Combination Targeted Therapy with Pembrolizumab and Lenvatinib in Progressive, Radioiodine-Refractory Differentiated Thyroid Cancers
Jena D. French, Bryan R. Haugen, Francis P. Worden, Daniel W. Bowles, Andrew G. Gianoukakis, Bhavana Konda, Ramona Dadu, Eric J. Sherman, Shaylene McCue, Nathan R. Foster, Yuri E. Nikiforov, Ticiana D.J. Farias, Paul J. Norman, Lori J. Wirth
Abstract
PURPOSE: Lenvatinib, a potent multikinase inhibitor, improves progression-free survival (PFS) in patients with radioiodine (RAI)-refractory differentiated thyroid cancer; however, most patients experience disease progression, warranting further therapy. We evaluated the efficacy and safety of lenvatinib plus pembrolizumab in these patients. PATIENTS AND METHODS: We enrolled patients with progressive, RAI-refractory differentiated thyroid cancer who were either naïve to multikinase inhibitors (cohort 1) or who had progressed on lenvatinib (cohort 2). Patients received oral lenvatinib daily (cohort 1, 20 mg; cohort 2, dose at progression) and intravenous pembrolizumab (200 mg) every 21 days. RESULTS: In cohorts 1 and 2, 30 and 27 patients were enrolled, respectively. Adverse events were consistent with those observed in other cancers. In cohort 1, the confirmed overall response rate was 65.5%. There were no complete responses (primary endpoint). The 12- and 18-month PFS were 72.0% and 58.0%, respectively, and the median PFS was 26.8 months.
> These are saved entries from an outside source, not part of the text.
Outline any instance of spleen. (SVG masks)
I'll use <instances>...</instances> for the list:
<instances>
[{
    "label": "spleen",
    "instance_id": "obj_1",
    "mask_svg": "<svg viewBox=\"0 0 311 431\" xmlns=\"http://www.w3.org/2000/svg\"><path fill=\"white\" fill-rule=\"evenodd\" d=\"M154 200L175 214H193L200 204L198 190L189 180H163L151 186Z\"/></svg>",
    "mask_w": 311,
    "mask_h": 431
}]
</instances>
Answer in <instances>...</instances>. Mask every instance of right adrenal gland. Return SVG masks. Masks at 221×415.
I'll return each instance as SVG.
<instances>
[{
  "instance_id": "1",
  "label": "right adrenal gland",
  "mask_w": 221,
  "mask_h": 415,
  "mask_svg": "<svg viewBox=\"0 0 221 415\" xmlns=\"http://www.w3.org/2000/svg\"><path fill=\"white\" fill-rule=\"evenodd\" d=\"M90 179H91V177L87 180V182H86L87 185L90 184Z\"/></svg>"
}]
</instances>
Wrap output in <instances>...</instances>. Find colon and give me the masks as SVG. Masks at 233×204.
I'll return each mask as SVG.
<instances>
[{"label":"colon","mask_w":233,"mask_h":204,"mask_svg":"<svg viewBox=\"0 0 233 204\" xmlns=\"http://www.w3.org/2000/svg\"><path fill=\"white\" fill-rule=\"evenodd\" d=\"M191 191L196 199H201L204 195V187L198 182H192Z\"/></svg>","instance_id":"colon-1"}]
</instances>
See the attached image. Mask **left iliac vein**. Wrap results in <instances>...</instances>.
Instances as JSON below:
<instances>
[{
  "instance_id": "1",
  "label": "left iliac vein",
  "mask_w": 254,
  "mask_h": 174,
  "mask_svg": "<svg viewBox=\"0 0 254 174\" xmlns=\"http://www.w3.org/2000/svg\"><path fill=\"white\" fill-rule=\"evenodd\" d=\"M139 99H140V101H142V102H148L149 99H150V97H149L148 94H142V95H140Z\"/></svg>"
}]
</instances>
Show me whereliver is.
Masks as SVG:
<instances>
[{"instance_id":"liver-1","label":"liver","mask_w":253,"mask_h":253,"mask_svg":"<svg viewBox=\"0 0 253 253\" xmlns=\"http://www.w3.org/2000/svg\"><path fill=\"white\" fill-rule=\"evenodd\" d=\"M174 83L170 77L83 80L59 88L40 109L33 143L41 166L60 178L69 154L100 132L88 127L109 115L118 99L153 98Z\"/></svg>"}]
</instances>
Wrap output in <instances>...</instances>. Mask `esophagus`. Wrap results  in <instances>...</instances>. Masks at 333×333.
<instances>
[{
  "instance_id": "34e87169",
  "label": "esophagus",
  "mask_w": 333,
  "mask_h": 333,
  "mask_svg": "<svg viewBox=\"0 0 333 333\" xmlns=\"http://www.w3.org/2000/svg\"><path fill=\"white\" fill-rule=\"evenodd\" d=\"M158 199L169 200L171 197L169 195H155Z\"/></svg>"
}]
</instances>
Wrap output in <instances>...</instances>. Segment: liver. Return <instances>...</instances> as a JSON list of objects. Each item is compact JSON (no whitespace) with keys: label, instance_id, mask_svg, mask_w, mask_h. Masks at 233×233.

In cohort 2, the confirmed overall response rate was 16% (primary endpoint), and the median PFS was 10.0 months (95% confidence interval, 7.0-17.9 months). Tumor histology, driver mutations, and immune-related biomarkers, including PD-L1 expression, thyroid-specific antibody levels, and CD8+ T-cell tumor infiltrate, did not correlate with response to therapy. Increased baseline peripheral blood monocytes and neutrophil to lymphocyte ratio were associated with a worse PFS in cohort 1. CONCLUSIONS: Lenvatinib plus pembrolizumab may enhance the durability of lenvatinib monotherapy in lenvatinib-naïve patients. Furthermore, the addition of pembrolizumab may be a viable salvage therapy for patients who have progressed on lenvatinib.